Berlin. AOK-Report: Viele trauen sich nicht, Angehörige in fremde Hände zu geben.

Pflegende Angehörige erbringen für das Gesundheitssystem eine immense Arbeitsleistung, nutzen aber kaum Hilfen der Pflegeversicherung. Wenn man deren Stundenzahl mit dem Mindestlohn von 8,50 Euro multipliziere, liege die Wertschöpfung bei 37 Milliarden Euro pro Jahr, sagte der Chef des AOK-Bundesverbands, Martin Litsch, bei der Vorstellung des Pflegereports 2016. Das sei vergleichbar mit den Aufwendungen der ärztlichen Versorgung und den Ausgaben für Arzneimittel.

Danach kennen zwar die meisten Angehörigen die Zusatzangebote der Pflegeversicherung wie Tagespflege oder Kurz- und Verhinderungspflege. Doch sie nutzen sie nur in geringem Maß. Ein Grund sei, dass sich Pflegebedürftige ungern von Fremden betreuen ließen. Jedenfalls sei dringend mehr Beratung nötig.
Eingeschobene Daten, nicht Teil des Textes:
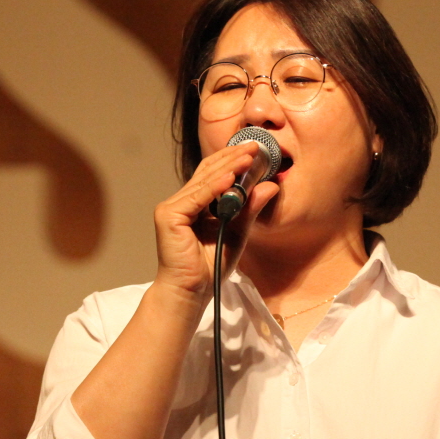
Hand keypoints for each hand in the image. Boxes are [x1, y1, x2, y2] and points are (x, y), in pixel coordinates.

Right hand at [152, 142, 278, 296]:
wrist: (191, 292)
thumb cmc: (210, 268)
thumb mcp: (237, 233)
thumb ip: (250, 210)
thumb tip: (271, 186)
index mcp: (194, 205)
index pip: (214, 176)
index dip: (234, 162)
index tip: (257, 152)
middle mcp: (181, 202)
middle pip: (208, 173)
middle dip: (233, 159)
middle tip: (256, 146)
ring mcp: (172, 207)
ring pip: (204, 181)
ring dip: (228, 167)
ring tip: (249, 156)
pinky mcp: (168, 216)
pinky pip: (196, 197)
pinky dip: (215, 187)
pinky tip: (232, 176)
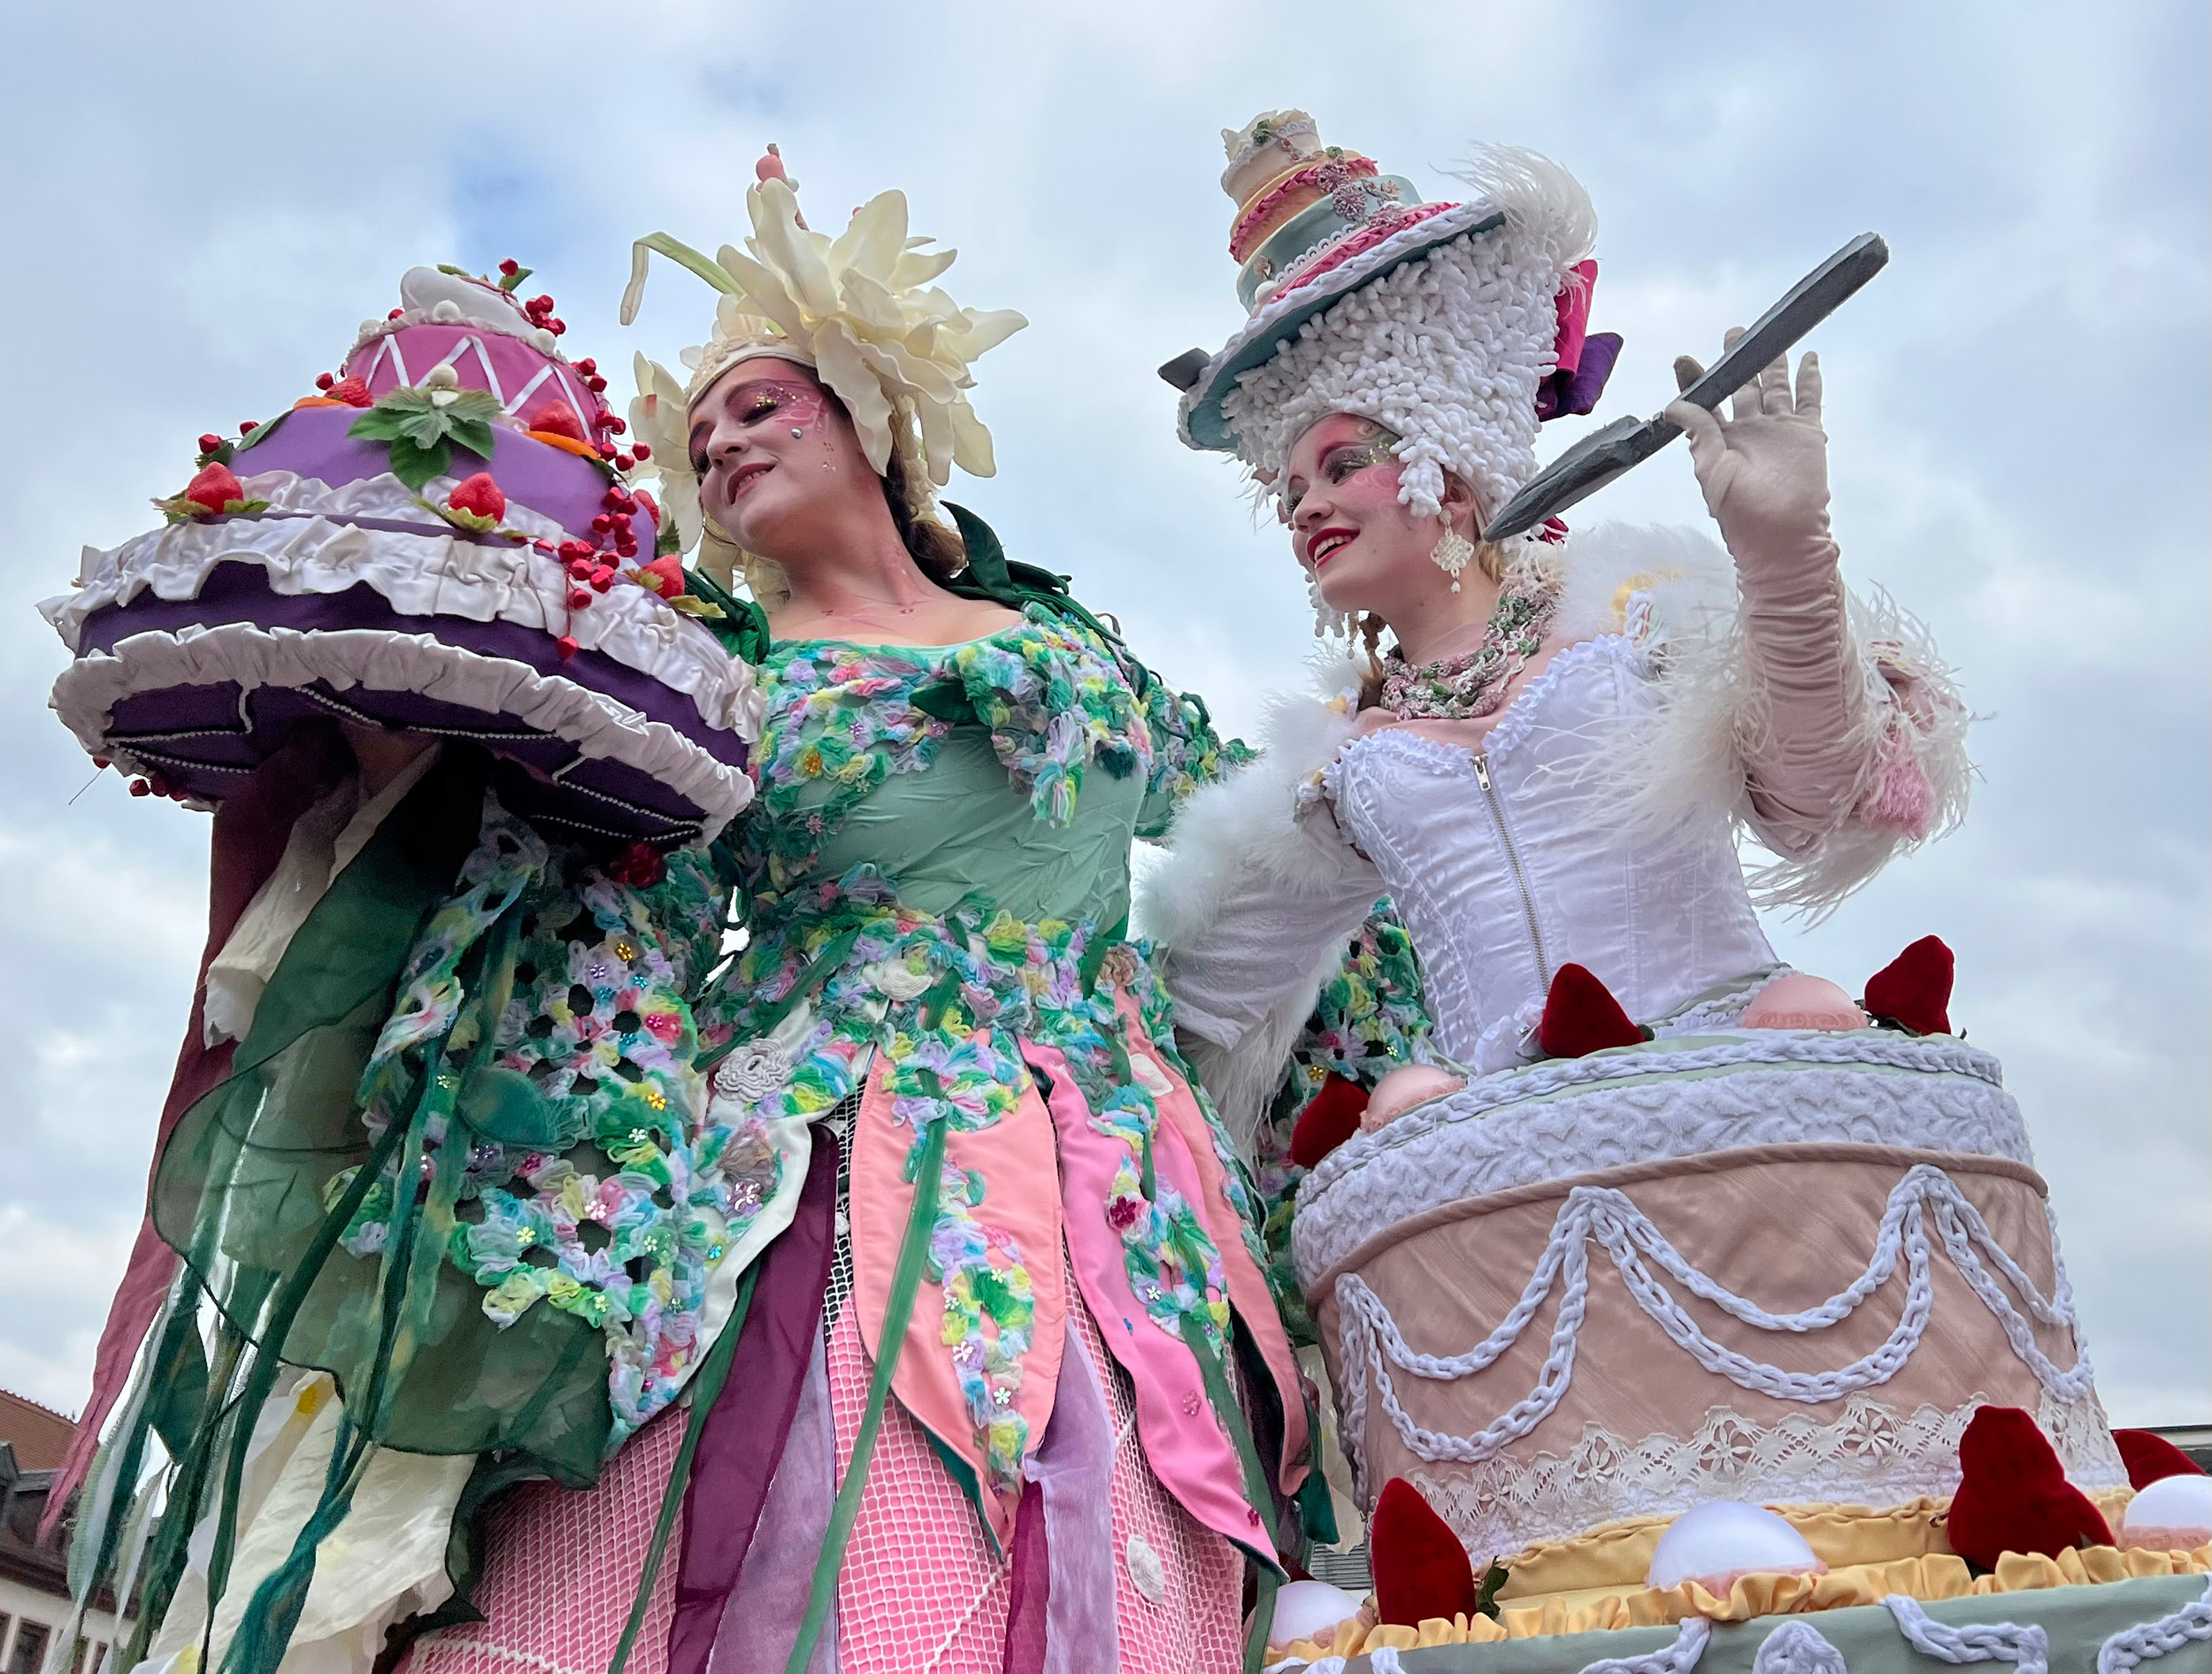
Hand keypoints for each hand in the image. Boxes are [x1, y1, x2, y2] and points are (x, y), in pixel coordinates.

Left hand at [1665, 331, 1831, 573]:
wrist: (1783, 537)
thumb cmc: (1742, 513)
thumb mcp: (1712, 471)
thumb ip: (1699, 433)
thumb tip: (1675, 404)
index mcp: (1721, 440)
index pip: (1706, 403)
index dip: (1696, 381)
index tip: (1684, 360)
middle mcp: (1750, 431)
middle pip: (1743, 386)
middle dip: (1737, 361)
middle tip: (1735, 334)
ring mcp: (1779, 430)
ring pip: (1775, 386)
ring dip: (1772, 362)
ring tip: (1766, 335)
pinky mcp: (1807, 434)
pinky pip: (1809, 399)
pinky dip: (1810, 378)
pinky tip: (1809, 357)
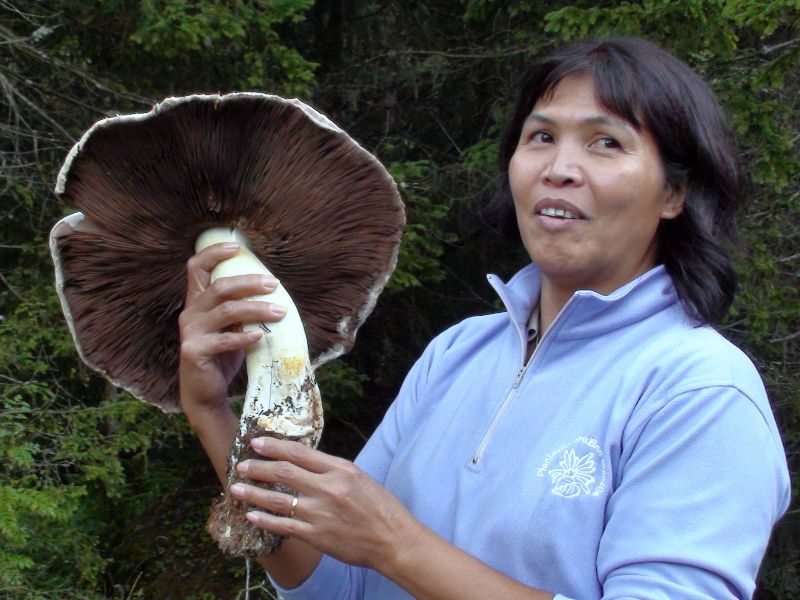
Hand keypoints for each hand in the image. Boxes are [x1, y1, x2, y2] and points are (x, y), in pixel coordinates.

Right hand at [178, 243, 285, 418]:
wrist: (205, 392)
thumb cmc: (222, 356)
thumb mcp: (231, 327)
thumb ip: (241, 309)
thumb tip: (272, 290)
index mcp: (197, 302)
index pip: (196, 268)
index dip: (213, 253)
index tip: (237, 247)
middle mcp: (190, 313)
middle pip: (219, 287)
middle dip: (249, 282)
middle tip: (274, 284)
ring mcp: (190, 333)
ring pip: (226, 311)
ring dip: (256, 309)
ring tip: (281, 312)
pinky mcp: (194, 352)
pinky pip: (223, 340)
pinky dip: (244, 337)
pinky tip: (261, 336)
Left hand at [230, 437, 419, 571]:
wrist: (393, 540)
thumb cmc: (380, 507)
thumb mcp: (358, 477)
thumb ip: (331, 470)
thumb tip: (302, 463)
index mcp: (340, 469)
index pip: (299, 452)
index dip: (274, 446)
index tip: (256, 442)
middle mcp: (328, 488)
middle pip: (284, 472)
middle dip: (258, 467)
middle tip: (241, 465)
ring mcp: (320, 513)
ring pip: (278, 499)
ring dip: (254, 493)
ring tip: (235, 488)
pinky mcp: (317, 536)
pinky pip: (284, 526)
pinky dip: (265, 520)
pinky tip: (251, 515)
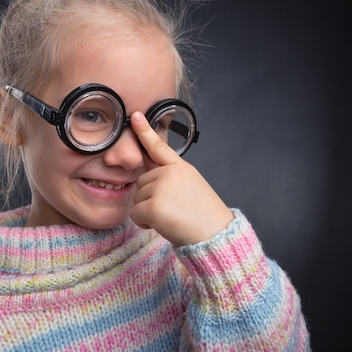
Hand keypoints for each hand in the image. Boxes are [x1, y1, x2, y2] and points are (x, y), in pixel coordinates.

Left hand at [129, 111, 233, 245]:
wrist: (216, 234)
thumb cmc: (203, 215)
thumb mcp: (191, 186)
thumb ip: (170, 177)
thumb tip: (147, 176)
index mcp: (181, 167)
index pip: (159, 147)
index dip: (145, 131)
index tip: (135, 116)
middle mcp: (170, 173)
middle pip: (142, 182)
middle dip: (150, 198)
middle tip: (172, 209)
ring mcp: (161, 188)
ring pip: (137, 198)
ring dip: (147, 211)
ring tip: (171, 217)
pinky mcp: (154, 206)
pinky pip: (135, 213)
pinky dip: (144, 223)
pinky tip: (163, 225)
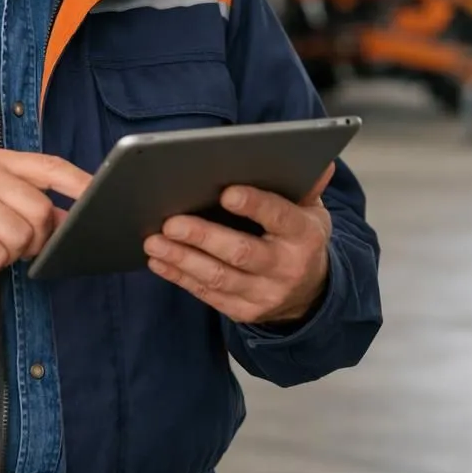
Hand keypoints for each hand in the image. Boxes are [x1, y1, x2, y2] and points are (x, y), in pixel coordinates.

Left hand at [143, 163, 334, 324]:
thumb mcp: (312, 212)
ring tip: (154, 243)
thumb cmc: (301, 240)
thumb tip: (317, 160)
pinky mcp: (244, 312)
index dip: (254, 205)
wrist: (311, 295)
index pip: (280, 217)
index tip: (226, 192)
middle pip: (241, 252)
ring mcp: (264, 295)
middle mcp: (286, 268)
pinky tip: (159, 262)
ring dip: (182, 259)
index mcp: (304, 236)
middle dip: (203, 236)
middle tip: (171, 222)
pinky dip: (180, 277)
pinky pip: (207, 295)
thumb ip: (306, 186)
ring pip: (218, 277)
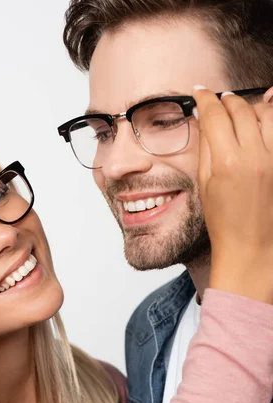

Laut Herausgeberin Adelheid Kuhlmey ist die Zunahme von Pflegebedürftigkeit in Deutschland in den vergangenen zehn Jahren günstiger verlaufen als vorhergesagt. Das hänge damit zusammen, dass die Bevölkerung zwar älter werde, aber länger gesund bleibe. Zugleich könnte die Pflegebereitschaft in der Gesellschaft sinken, weil mit rückläufiger Geburtenzahl das Potenzial für Pflegekräfte ab- und die Zahl von Einfamilienhaushalten zunehme. Kuhlmey plädierte dafür, dass sich mehr Männer in der Pflege engagierten. 73 Prozent der Privatpflegenden seien Frauen.

Litsch begrüßte grundsätzlich die Zusammenlegung der Ausbildung von Kranken- und Altenpflege, wie sie das Pflegeberufsgesetz der Bundesregierung vorsieht. Dies bringe eine höhere Durchlässigkeit in den Pflegeberufen mit sich. Zudem brauche man angesichts der mehrfacherkrankten älteren Menschen Fachkräfte, die nicht nur Alten-, sondern auch Krankenpflege beherrschten. Der Gesetzentwurf habe richtige Ziele, werde aber falsch umgesetzt, sagte Litsch.

Der Vorstand der Stiftung Patientenschutz, Eugen Brysch, warf der Bundesregierung vor, die Leistungen so kompliziert konzipiert zu haben, dass die überwältigende Mehrheit sie gar nicht in Anspruch nehmen kann oder will. 1,8 Millionen pflegebedürftige Menschen werden zu Hause betreut. Davon nutzen nur 67.000 Leistungen der Tages- und Nachtpflege.